**EXERCISE INSTRUCTIONS:** Below are several records. Retype exactly those lines running from the one with "### Form Lifecycle Rules" through the one with "3. **L-ICS207-03**: The", end lines included, and no others.

**Stored data:**
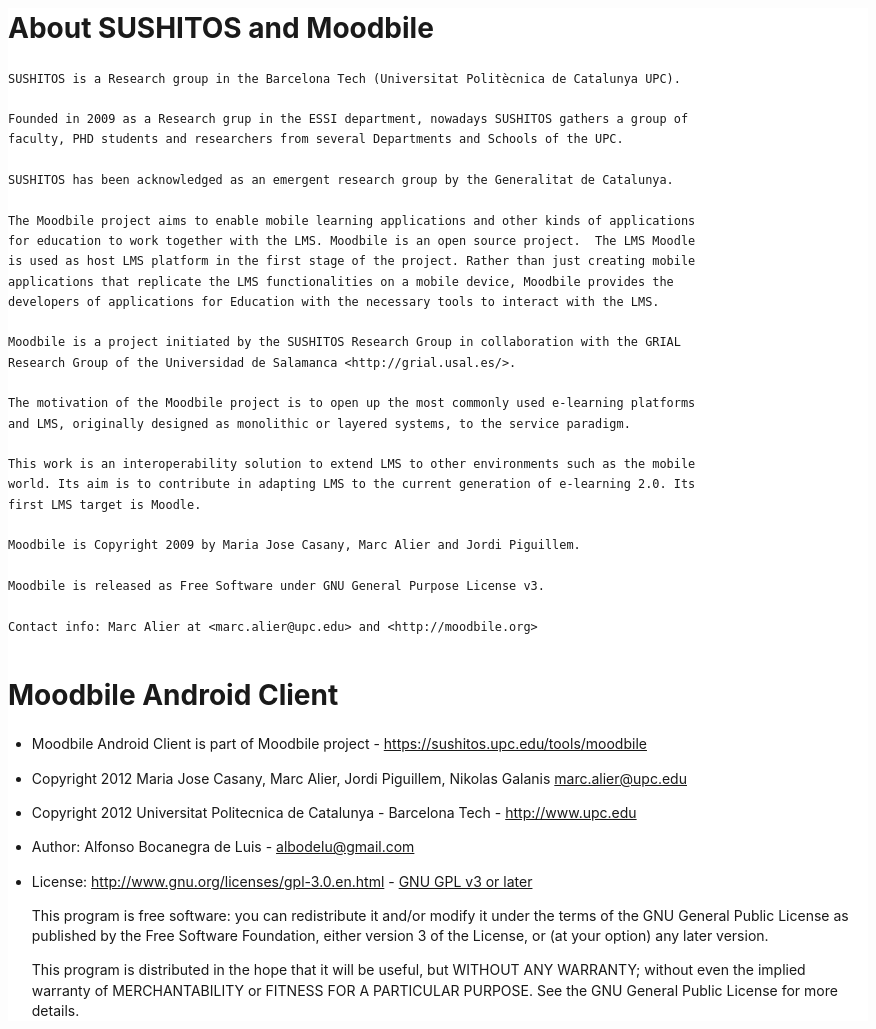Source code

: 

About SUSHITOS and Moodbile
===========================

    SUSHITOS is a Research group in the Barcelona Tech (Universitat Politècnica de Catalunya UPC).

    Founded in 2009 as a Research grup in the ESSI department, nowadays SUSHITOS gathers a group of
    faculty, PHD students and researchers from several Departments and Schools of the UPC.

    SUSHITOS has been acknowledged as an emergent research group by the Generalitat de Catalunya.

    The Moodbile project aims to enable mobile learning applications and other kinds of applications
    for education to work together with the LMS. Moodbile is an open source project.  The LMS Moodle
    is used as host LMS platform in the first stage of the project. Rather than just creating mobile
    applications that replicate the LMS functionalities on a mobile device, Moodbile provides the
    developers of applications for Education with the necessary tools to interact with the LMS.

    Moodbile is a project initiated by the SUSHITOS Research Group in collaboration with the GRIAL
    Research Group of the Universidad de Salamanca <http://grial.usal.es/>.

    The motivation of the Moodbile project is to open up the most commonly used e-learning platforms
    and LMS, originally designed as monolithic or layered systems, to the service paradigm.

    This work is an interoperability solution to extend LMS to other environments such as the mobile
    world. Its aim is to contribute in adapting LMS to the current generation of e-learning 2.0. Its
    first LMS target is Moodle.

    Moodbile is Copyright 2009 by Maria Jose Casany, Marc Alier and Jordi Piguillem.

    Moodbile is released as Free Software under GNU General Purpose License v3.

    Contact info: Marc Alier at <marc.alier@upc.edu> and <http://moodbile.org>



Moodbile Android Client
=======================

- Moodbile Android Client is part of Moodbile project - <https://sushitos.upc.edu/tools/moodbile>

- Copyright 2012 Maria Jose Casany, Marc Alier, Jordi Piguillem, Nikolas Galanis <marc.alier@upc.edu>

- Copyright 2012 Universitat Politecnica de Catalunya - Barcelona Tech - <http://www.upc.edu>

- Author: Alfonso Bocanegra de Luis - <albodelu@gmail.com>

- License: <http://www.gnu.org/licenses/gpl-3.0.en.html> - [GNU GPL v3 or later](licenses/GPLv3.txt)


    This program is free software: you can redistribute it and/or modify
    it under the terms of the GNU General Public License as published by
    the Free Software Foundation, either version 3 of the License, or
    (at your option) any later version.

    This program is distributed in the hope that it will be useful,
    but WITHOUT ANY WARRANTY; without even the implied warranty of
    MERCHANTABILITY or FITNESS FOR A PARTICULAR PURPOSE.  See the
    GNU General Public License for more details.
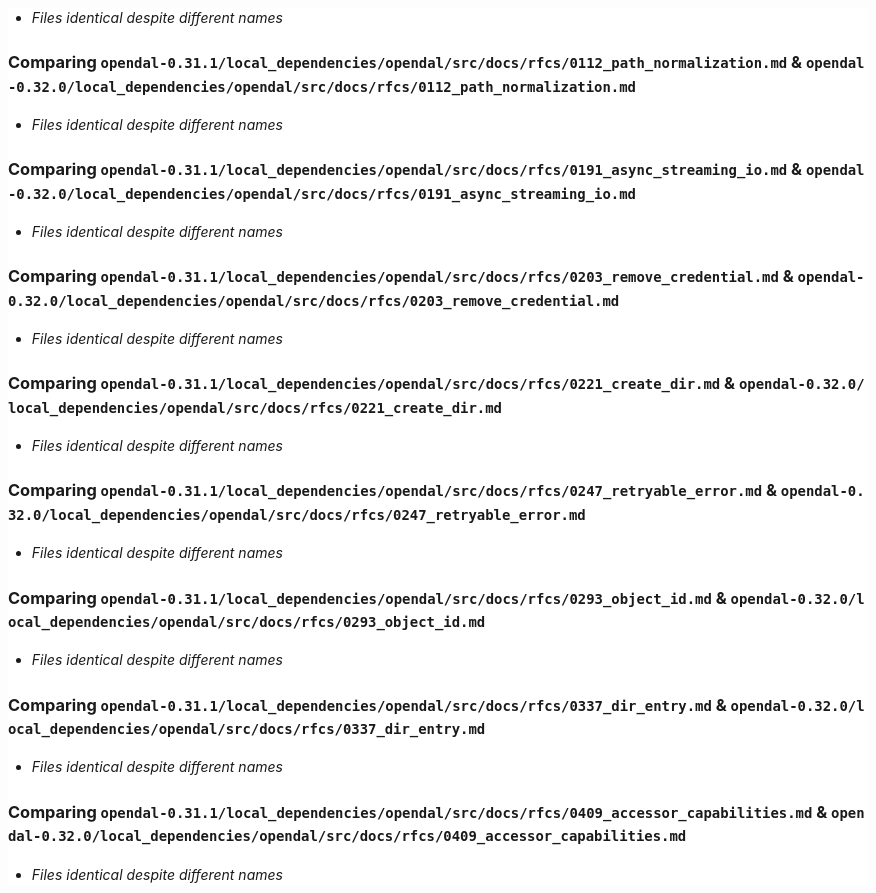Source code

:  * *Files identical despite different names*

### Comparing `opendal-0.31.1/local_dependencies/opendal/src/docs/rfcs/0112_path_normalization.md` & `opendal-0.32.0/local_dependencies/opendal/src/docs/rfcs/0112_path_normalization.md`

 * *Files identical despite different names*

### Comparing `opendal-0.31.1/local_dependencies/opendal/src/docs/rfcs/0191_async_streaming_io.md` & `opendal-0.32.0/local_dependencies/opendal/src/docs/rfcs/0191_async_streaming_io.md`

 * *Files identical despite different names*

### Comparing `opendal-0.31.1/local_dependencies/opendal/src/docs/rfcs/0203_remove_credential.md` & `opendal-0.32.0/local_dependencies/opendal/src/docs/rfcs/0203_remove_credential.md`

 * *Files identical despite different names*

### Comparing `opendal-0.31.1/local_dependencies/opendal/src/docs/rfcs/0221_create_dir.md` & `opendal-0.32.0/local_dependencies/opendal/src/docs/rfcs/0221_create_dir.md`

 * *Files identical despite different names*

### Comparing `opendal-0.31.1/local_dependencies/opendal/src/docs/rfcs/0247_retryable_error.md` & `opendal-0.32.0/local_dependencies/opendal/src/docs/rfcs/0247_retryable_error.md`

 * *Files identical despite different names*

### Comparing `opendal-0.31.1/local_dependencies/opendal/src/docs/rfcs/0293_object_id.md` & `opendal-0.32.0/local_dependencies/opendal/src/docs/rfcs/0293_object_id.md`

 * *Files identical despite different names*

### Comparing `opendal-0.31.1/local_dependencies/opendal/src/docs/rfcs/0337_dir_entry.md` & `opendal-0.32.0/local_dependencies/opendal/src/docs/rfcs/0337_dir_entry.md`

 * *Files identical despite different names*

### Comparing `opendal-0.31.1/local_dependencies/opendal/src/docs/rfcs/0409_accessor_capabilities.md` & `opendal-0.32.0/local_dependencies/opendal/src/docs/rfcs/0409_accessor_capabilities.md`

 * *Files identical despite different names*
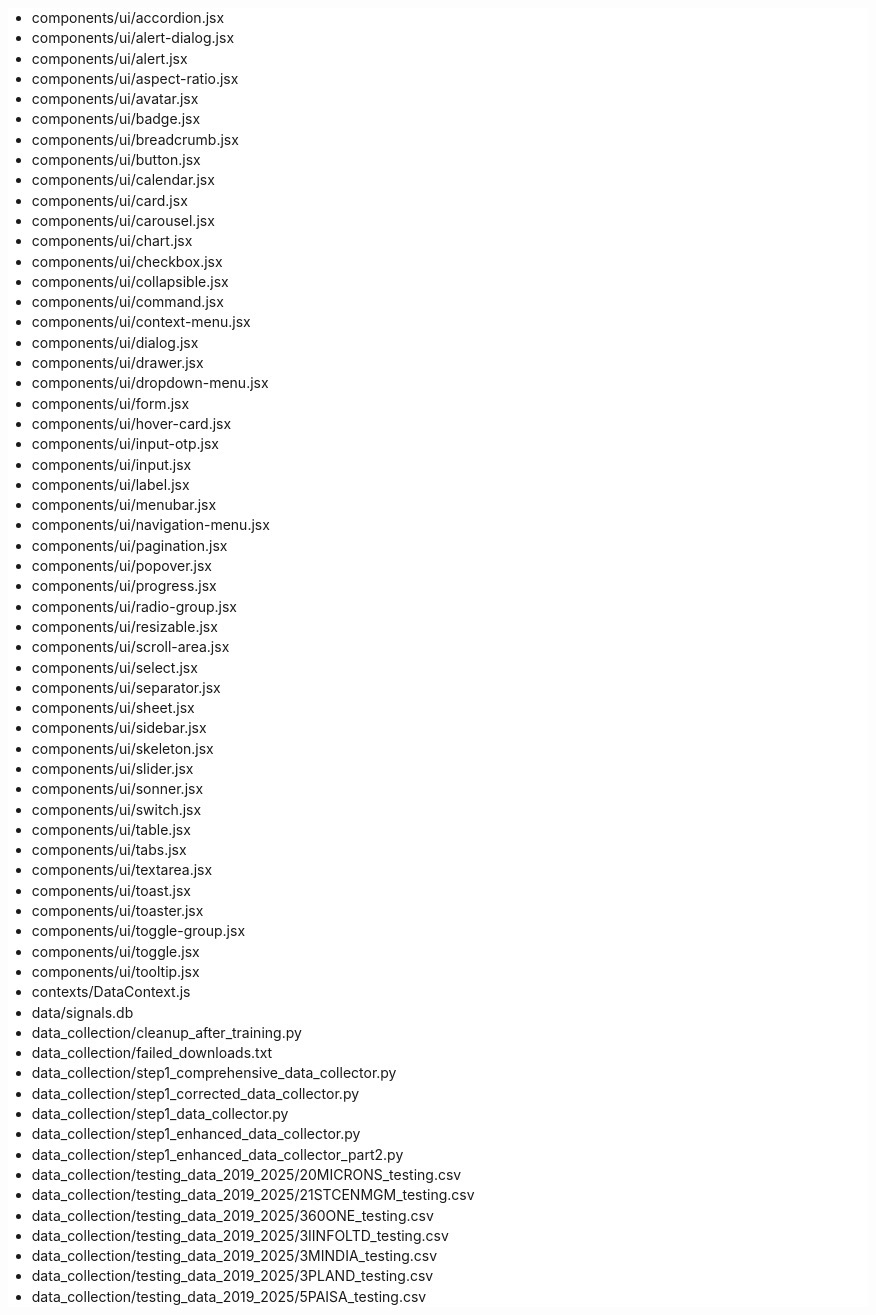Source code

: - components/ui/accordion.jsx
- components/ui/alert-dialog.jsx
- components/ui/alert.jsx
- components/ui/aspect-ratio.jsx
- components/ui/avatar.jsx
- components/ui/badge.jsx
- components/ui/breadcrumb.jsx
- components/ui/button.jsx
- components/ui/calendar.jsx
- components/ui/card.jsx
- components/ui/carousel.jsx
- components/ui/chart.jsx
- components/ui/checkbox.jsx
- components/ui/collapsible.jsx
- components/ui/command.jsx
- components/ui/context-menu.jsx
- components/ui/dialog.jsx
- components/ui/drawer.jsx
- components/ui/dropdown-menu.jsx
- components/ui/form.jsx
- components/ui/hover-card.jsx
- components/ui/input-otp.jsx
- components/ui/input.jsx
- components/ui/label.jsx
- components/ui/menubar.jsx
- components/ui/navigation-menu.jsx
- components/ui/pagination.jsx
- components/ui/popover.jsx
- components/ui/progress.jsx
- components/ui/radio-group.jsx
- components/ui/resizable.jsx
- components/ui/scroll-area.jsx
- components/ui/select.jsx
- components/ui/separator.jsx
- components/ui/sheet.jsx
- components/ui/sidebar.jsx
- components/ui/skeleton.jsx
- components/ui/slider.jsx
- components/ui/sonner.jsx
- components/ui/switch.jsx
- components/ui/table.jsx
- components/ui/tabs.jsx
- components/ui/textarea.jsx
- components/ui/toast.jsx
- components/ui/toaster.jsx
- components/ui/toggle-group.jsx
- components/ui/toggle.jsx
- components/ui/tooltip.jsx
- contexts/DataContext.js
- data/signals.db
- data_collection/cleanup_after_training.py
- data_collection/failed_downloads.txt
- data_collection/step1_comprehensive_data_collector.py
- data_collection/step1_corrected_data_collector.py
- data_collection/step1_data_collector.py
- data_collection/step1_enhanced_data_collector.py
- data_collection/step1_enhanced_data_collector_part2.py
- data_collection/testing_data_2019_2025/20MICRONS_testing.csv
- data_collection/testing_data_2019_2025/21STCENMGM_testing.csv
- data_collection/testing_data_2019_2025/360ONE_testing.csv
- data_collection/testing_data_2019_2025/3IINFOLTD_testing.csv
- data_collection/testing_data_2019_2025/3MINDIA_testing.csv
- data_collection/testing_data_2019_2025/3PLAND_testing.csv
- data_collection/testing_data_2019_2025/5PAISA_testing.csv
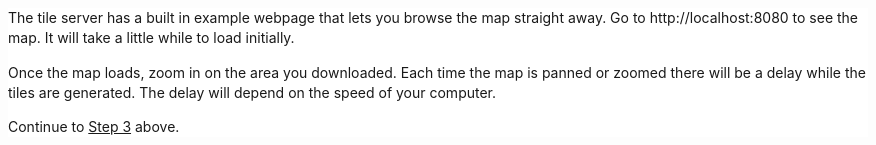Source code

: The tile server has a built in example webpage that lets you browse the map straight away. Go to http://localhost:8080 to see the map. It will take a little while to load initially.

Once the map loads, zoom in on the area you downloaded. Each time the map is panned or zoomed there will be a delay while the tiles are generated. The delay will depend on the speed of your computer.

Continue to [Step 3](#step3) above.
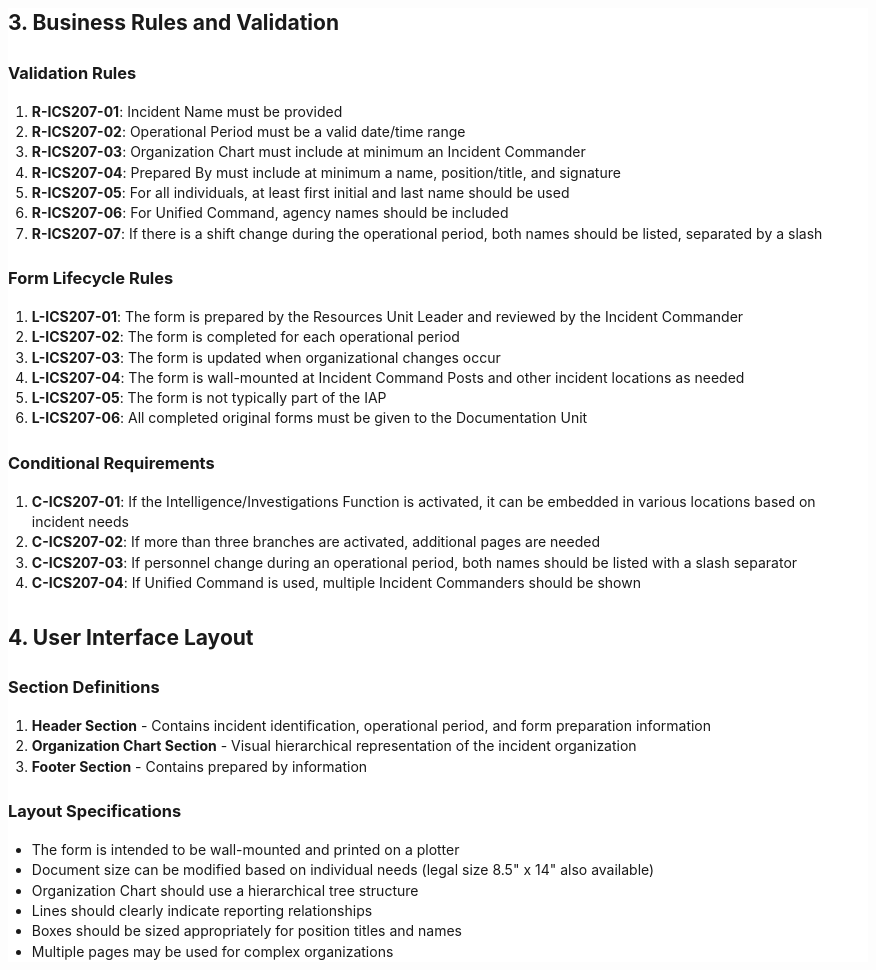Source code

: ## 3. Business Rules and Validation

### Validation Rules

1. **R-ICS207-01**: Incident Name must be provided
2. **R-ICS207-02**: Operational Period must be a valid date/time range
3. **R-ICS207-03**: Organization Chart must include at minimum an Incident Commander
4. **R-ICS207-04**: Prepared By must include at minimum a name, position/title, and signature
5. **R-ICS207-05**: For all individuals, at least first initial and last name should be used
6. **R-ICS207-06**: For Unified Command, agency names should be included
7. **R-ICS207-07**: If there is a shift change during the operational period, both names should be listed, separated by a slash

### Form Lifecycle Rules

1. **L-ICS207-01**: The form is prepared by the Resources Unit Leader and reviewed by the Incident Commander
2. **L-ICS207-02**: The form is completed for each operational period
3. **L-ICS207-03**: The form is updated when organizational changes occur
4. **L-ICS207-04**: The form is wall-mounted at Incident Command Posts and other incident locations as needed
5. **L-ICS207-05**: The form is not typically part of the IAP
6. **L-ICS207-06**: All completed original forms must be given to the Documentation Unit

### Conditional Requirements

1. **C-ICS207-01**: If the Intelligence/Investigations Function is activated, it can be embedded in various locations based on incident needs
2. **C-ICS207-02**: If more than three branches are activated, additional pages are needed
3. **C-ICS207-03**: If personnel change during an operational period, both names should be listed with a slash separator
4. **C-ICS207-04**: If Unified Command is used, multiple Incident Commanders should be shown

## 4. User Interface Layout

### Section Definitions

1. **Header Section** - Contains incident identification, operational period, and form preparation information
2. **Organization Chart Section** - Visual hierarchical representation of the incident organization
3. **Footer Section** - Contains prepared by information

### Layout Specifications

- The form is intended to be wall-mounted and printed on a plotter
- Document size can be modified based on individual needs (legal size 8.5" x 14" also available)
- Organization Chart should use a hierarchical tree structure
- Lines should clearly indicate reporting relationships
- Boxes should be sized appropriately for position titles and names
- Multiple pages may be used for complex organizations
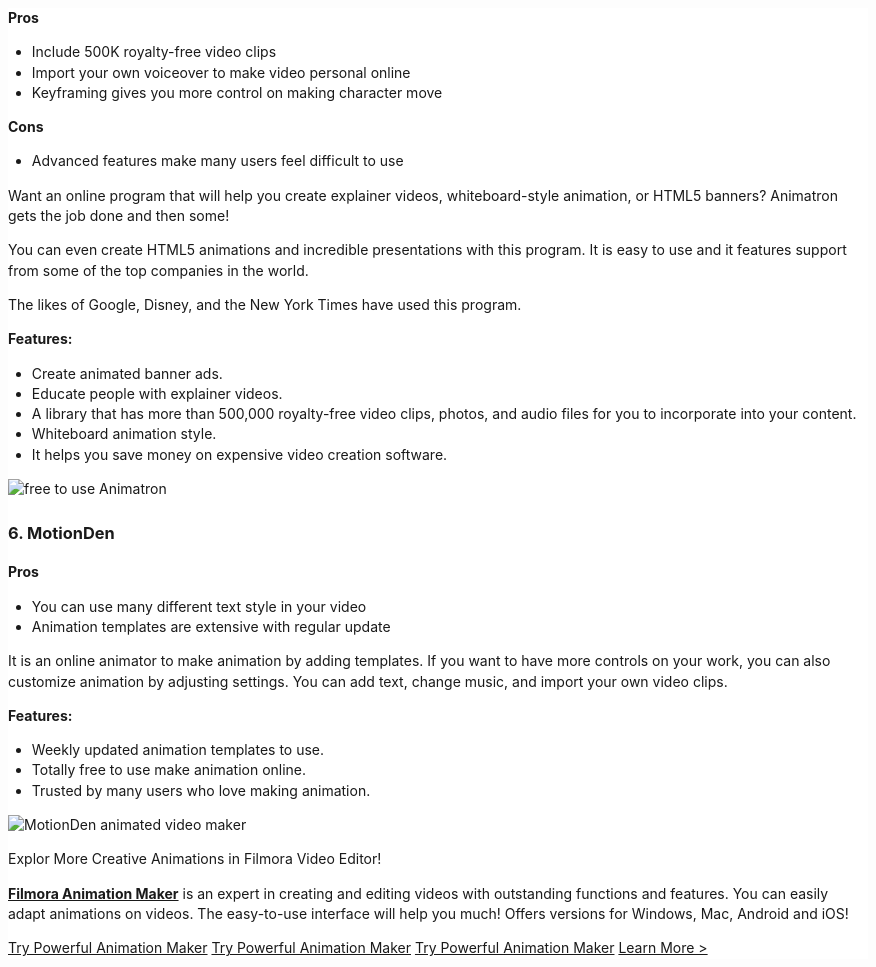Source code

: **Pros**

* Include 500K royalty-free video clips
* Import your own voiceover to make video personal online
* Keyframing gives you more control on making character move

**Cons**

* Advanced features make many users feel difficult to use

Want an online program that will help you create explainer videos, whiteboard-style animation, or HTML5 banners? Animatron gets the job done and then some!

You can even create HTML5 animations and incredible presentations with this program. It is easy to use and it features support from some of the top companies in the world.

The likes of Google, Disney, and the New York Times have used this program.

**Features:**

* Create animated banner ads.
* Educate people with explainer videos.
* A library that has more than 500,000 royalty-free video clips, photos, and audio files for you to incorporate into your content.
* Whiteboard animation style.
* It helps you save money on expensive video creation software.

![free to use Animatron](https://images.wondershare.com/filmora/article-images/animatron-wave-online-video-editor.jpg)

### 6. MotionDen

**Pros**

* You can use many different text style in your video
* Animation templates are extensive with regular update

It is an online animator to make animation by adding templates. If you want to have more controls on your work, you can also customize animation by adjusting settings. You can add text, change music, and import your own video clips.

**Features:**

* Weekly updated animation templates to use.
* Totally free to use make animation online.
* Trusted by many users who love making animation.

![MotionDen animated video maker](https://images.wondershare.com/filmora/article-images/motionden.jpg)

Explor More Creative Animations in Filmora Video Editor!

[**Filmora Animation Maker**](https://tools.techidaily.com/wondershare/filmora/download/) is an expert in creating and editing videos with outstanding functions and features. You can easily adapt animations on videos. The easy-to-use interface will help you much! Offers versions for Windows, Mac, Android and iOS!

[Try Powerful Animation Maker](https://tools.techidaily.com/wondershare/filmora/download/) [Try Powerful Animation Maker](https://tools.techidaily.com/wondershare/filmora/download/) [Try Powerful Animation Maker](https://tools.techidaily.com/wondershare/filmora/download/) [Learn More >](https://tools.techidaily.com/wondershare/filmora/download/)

**COMPLETED TASK:**
### Form Lifecycle Rules

1. **L-ICS207-01**: The form is prepared by the Resources Unit Leader and reviewed by the Incident Commander
2. **L-ICS207-02**: The form is completed for each operational period
3. **L-ICS207-03**: The form is updated when organizational changes occur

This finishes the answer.